** start **

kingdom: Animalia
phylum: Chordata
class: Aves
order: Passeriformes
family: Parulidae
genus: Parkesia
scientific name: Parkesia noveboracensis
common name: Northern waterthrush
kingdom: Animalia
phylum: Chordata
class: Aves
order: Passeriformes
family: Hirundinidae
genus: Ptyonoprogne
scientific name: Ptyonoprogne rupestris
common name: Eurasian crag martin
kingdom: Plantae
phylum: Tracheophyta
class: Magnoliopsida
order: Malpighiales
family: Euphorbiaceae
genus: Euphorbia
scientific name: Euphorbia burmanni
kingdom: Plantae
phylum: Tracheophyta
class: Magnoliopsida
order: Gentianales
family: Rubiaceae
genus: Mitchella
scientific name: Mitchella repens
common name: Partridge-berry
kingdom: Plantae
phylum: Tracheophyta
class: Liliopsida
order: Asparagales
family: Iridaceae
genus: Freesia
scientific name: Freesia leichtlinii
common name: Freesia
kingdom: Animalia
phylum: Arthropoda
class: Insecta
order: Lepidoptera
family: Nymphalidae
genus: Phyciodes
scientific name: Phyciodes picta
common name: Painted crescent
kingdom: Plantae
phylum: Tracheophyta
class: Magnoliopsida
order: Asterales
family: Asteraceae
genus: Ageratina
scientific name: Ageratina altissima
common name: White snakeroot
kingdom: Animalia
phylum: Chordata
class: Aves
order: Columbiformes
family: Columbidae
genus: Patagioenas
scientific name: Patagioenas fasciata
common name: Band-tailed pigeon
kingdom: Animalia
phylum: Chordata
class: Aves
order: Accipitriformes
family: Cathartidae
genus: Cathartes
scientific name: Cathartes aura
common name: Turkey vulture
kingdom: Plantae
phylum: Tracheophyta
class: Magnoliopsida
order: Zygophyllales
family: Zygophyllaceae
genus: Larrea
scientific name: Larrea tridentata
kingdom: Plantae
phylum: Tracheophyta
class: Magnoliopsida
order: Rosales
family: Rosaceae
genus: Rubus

** end **

(Exercise prompt): Copy out every line of the entries above, character for character, from the first through the last.

(The result):
kingdom: Animalia
phylum: Chordata
class: Aves
order: Passeriformes
family: Parulidae
genus: Parkesia
scientific name: Parkesia noveboracensis
common name: Northern waterthrush
kingdom: Animalia
phylum: Chordata
class: Aves
order: Passeriformes
family: Hirundinidae
genus: Ptyonoprogne
scientific name: Ptyonoprogne rupestris
common name: Eurasian crag martin
kingdom: Plantae
phylum: Tracheophyta
class: Magnoliopsida
order: Malpighiales
family: Euphorbiaceae
genus: Euphorbia
scientific name: Euphorbia burmanni
kingdom: Plantae
phylum: Tracheophyta
class: Magnoliopsida
order: Gentianales
family: Rubiaceae
genus: Mitchella
scientific name: Mitchella repens
common name: Partridge-berry
kingdom: Plantae
phylum: Tracheophyta
class: Liliopsida
order: Asparagales
family: Iridaceae
genus: Freesia
scientific name: Freesia leichtlinii
common name: Freesia
kingdom: Animalia
phylum: Arthropoda
class: Insecta
order: Lepidoptera
family: Nymphalidae
genus: Phyciodes
scientific name: Phyciodes picta
common name: Painted crescent
kingdom: Plantae
phylum: Tracheophyta
class: Magnoliopsida
order: Asterales
family: Asteraceae
genus: Ageratina
scientific name: Ageratina altissima
common name: White snakeroot
kingdom: Animalia
phylum: Chordata
class: Aves
order: Columbiformes
family: Columbidae
genus: Patagioenas
scientific name: Patagioenas fasciata
common name: Band-tailed pigeon
kingdom: Animalia
phylum: Chordata
class: Aves
order: Accipitriformes
family: Cathartidae
genus: Cathartes
scientific name: Cathartes aura
common name: Turkey vulture
kingdom: Plantae
phylum: Tracheophyta
class: Magnoliopsida
order: Zygophyllales
family: Zygophyllaceae
genus: Larrea
scientific name: Larrea tridentata
kingdom: Plantae
phylum: Tracheophyta
class: Magnoliopsida
order: Rosales
family: Rosaceae
genus: Rubus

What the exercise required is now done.